А. Яковлев. Портрет Бориса ГригорьеваПосле описанного здесь нью-йоркского шоу Яковлев укатил в Бостон, где ему предложили непыльную и хорошо оплачиваемую должность в художественной школе местного Музея изящных искусств. Он был профессором школы, учил студентов рисунку и живописи, сам писал картины и выставлялся.
Уже в 1934 году прошли у него персональные выставки в Вашингтоне (в Национальном географическом обществе) и в Бостоне (в Музее изящных искусств), а позднее также в Нью-Йорке, Чарлстоне и Питсбурге.
Конечно, Бостон не Париж, где Яковлев дружил с самим Сегонзаком, встречался с Пикассо, Браком, Матиссом, Руо, со всей русской эмигрантской элитой. И конечно, было ему скучновато в тихом Бостоне. Он скучал по Италии, по старой, доброй Европе (как позднее нестерпимо скучал по ней до самого дня смерти Мстислав Добужинский). На третьем году своей мирной американской жизни Яковлев писал в письме другу по африканской экспедиции Одуэн-Дюбрею:
«Дорогой друг, я был очень рад получить ваше письмо и услышать о конференции, посвященной нашей экспедиции. Я продолжаю вести здесь свою преподавательскую жизнь, изо всех сил стараясь не терять времени и делать кое-что свое, хотя должен признать, что атмосфера в Бостоне не слишком способствует творческой работе. Она провинциальна и консервативна… Собираюсь будущий год провести в Европе, хотя и отдаю себе отчет, что дела там идут не блестяще. Надеюсь однако продержаться год, после чего, если выживать станет трудно, решусь вернуться в Соединенные Штаты, где надеюсь снова найти место и заработать свой хлеб насущный в бостонской Школе искусств, откуда меня отпускают неохотно и где рады будут видеть меня снова — пока же для меня просто жизненно важно будет окунуться снова в будоражащую атмосферу Парижа и доброй старой и больной Европы».
Однако предвидеть, чем обернется для него свидание с Парижем и насколько больна и беззащитна перед напором диктаторов тогдашняя Европа, художник Яковлев, конечно, не мог.
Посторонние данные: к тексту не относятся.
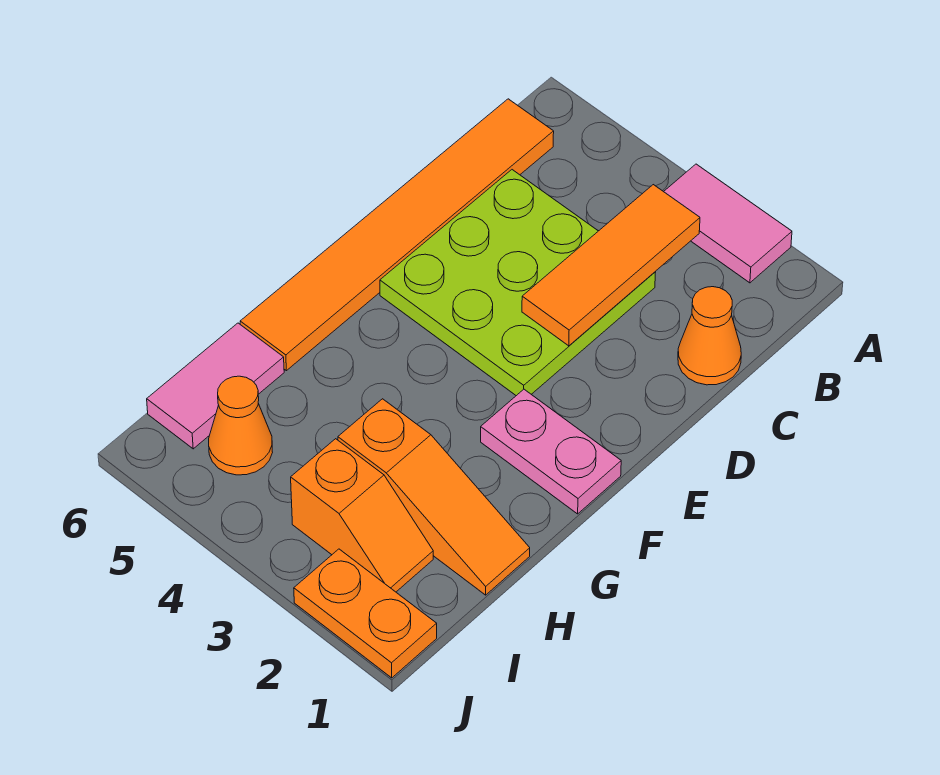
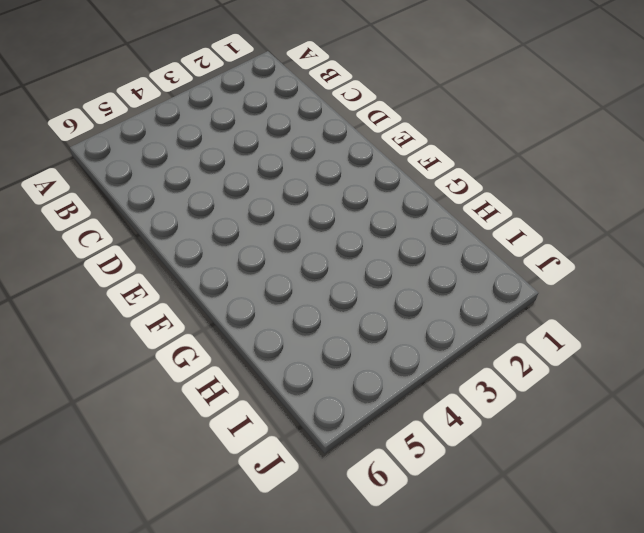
none -> pink 1x2 tile [664,164,792,283]
none -> orange 1x6 tile [240,99,554,371]

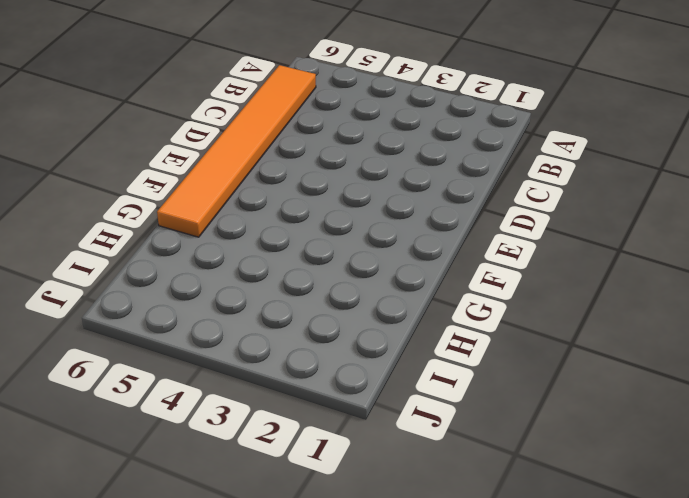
none -> pink 1x2 tile [664,164,792,283]
none -> orange 1x1 cone [678,287,741,385]

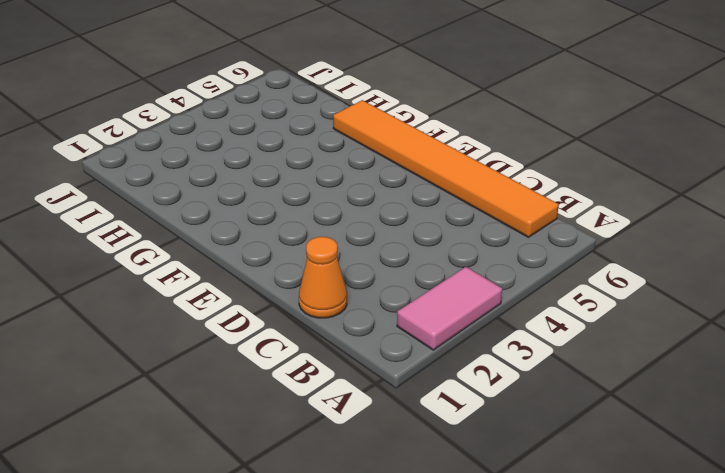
none -> lime 3x3 plate [380,170,656,396]
none -> pink 1x2 plate [481,389,621,514]

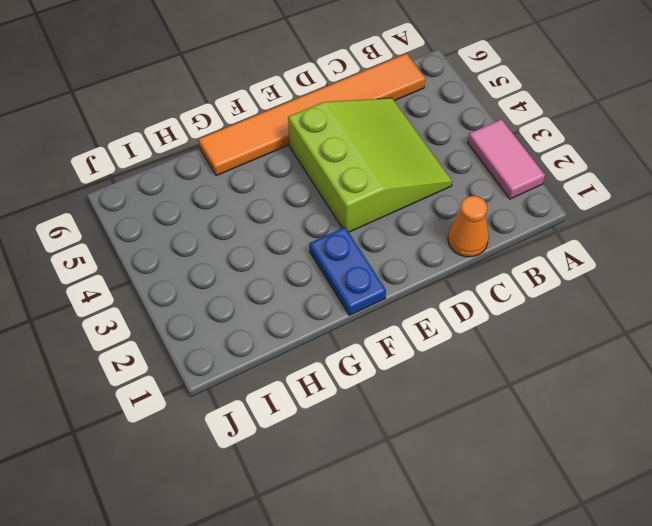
lime 3x3 slope [288,98,452,232] -> lime 3x3 plate [380,170,656,396]
blue 1x2 plate [309,227,386,315] -> pink 1x2 plate [481,389,621,514]
none -> orange 1x3 slope [338,399,530,595]
none -> pink 1x2 tile [147,323,284,449]

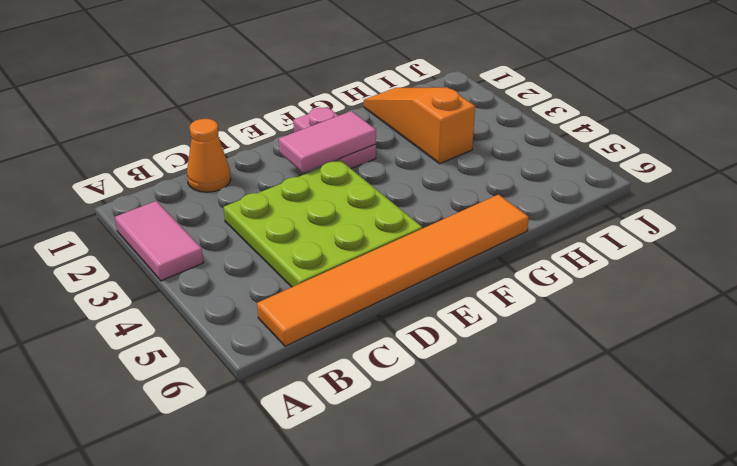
pink 1x2 tile [279,111,376,173] -> pink 1x2 tile moved to [147,323,284,449]
none -> orange 1x2 slope [291,439,433,592]
none -> orange 1x1 cone [209,376,273,475]

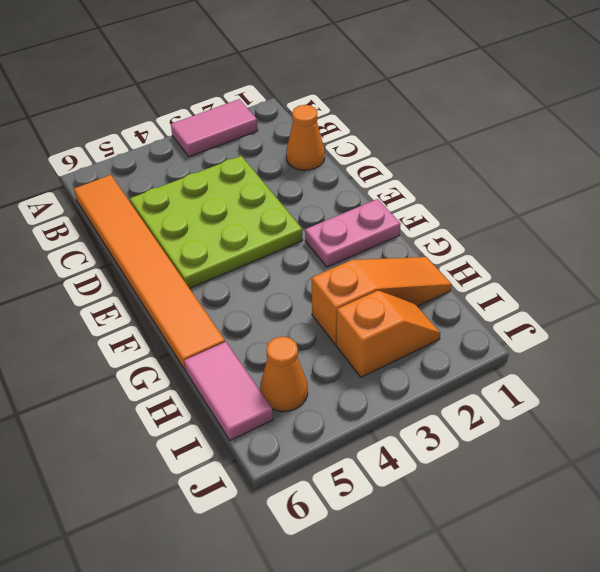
none -> orange 1x2 plate [294,549,437,678]
none -> orange 1x3 tile [522,185,700,346]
Он вернулся в Париж в 1937, показался всем свежим и здоровым, а в мае 1938 года он уже умер под ножом хирурга. Нужно быть слишком смелым биографом, чтоб с уверенностью ставить диагнозы и писать эпикризы людям, погибавшим в эти душегубные годы. Есть новые словари (вроде, скажем, минской «Энциклопедии русского авангарда»), которые вообще не указывают причины смерти, а только даты — ни для тех, кто были расстреляны, ни для тех, кто были повешены, ни для тех, кто были зарезаны. Иные биографы подобросовестнее сообщают: «умер при невыясненных обстоятельствах». Так умерли в эти годы многие завсегдатаи коминтерновского Ла Фезандри (скажем, П. Вайян-Кутюрье). Другие завсегдатаи того же Ла Фезандри, были приговоренны к расстрелу (как М. Кольцов) и повешенью (как Отто Кац) или повешеным тайно, без приговора (как Мюнценберг). Иные были зарезаны (в парке, как Навашин), у себя дома или на улице. Нелегко найти причину расправы или даже повод — человек случайно попал в список «врагов народа», «шпионов» или злостных «невозвращенцев», а доносчик и штатный убийца ждали вознаграждения или награждения орденом. Легко предположить, что в такой список попал знавший множество опасных врагов народа «дважды невозвращенец» Александр Яковлев. Одновременно с ним попали в такой список лучший друг Яковлева возвращенец Василий Шухаев и его возвращенка-жена Вера Гвоздева. Конечно, во Франции человека нельзя было послать по этапу в концлагерь. Но зато его можно было убить, как правило, безнаказанно. Как известно, лечебные учреждения в те роковые годы считались подходящим местом для убийства. Конечно, в Москве все это было лучше налажено — существовали для убийства и специальные клиники (даже «кремлевские») и особые лубянские врачи. В такой клинике был зарезан ненужный властям Фрунзе. Тесть Татьяны Яковлевой (С. Либерман) намекает в своих мемуарах, что его покровитель Л. Красин с большим опасением переступал порог этой клиники. И не зря боялся…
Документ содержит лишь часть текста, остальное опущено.